IVF was meant to be our hope. During treatment, the fertility clinic staff were kind and supportive. My husband and I felt like we mattered. But when we told them we didn’t want to carry on, we stopped existing to them. There was no follow-up call, no check-in, no offer of counselling or signposting to charities that could support us. Our worth to them seemed to end the moment our bank account closed to them.

Each of these moments left another mark. Not just the pain of loss, but the realisation that the system wasn’t built for people like us. There were no protocols to protect us from avoidable harm. No training to stop the small but cutting remarks. No joined-up care to catch you when you fall out of the “treatment pathway.”

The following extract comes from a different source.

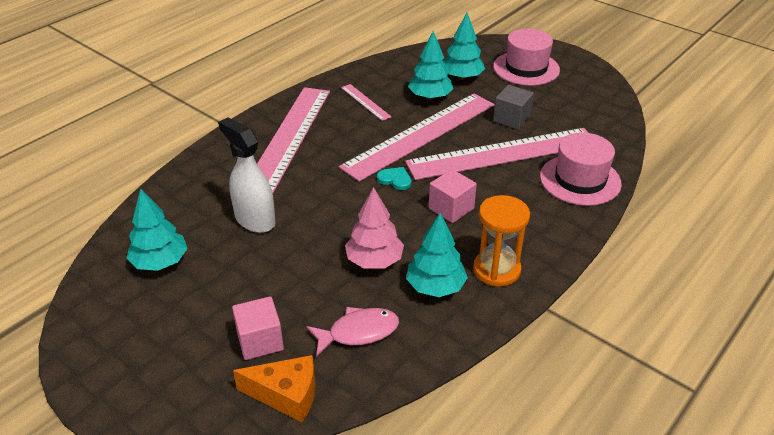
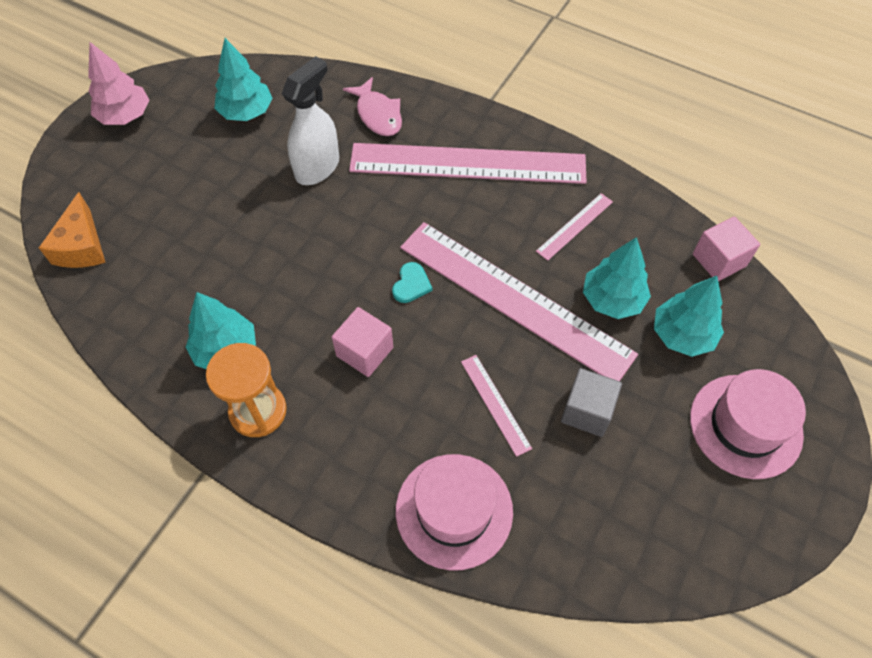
camera: 80 degrees right, 20 degrees up
(260, 341) = (146, 212): pink cube -> pink cube (719, 260)
(358, 332) = (157, 288): pink fish -> pink fish (378, 114)
(374, 261) = (263, 285): pink tree -> pink tree (125, 116)
(502, 153) = (495, 404): pink ruler -> pink ruler, size x0.41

We talk about the trauma of infertility and baby loss as if it’s just about the events themselves - the miscarriages, the failed rounds, the negative tests. But the truth is, the way we are treated within the health system can deepen that trauma. Sitting in rooms full of pregnant women when you’re losing your baby is cruel. Being spoken to as if your children are alive when they never took a breath is devastating. Having your value as a patient tied to your ability to keep paying for treatment is dehumanising.

What I wanted was compassion, or at the very least, carefulness. For staff to read my notes before they called my name. For a waiting room that didn’t make my grief harder to carry. For language that acknowledged my losses without making them feel like a clinical inconvenience. For someone to check on me after it was all over.

What I got was a patchwork of care where the gaps were big enough to fall through. And I did.

I know the NHS is under pressure. I know staff are overworked. I know resources are stretched. But compassion doesn’t cost extra. Reading a patient’s notes before speaking to them doesn’t take much more time. A signpost to a support group takes seconds. A separate corner of a waiting room isn’t a luxury, for some of us, it’s the difference between being able to walk through the door or not.

When I think about the theme of “Childless Healthcare,” this is what comes to mind. Not just the medical losses I’ve endured, but the avoidable pain created by a system that doesn’t yet know how to care for the childless not-by-choice community.

I didn’t expect the health system to save me from grief. But I wish it hadn’t made it heavier to carry.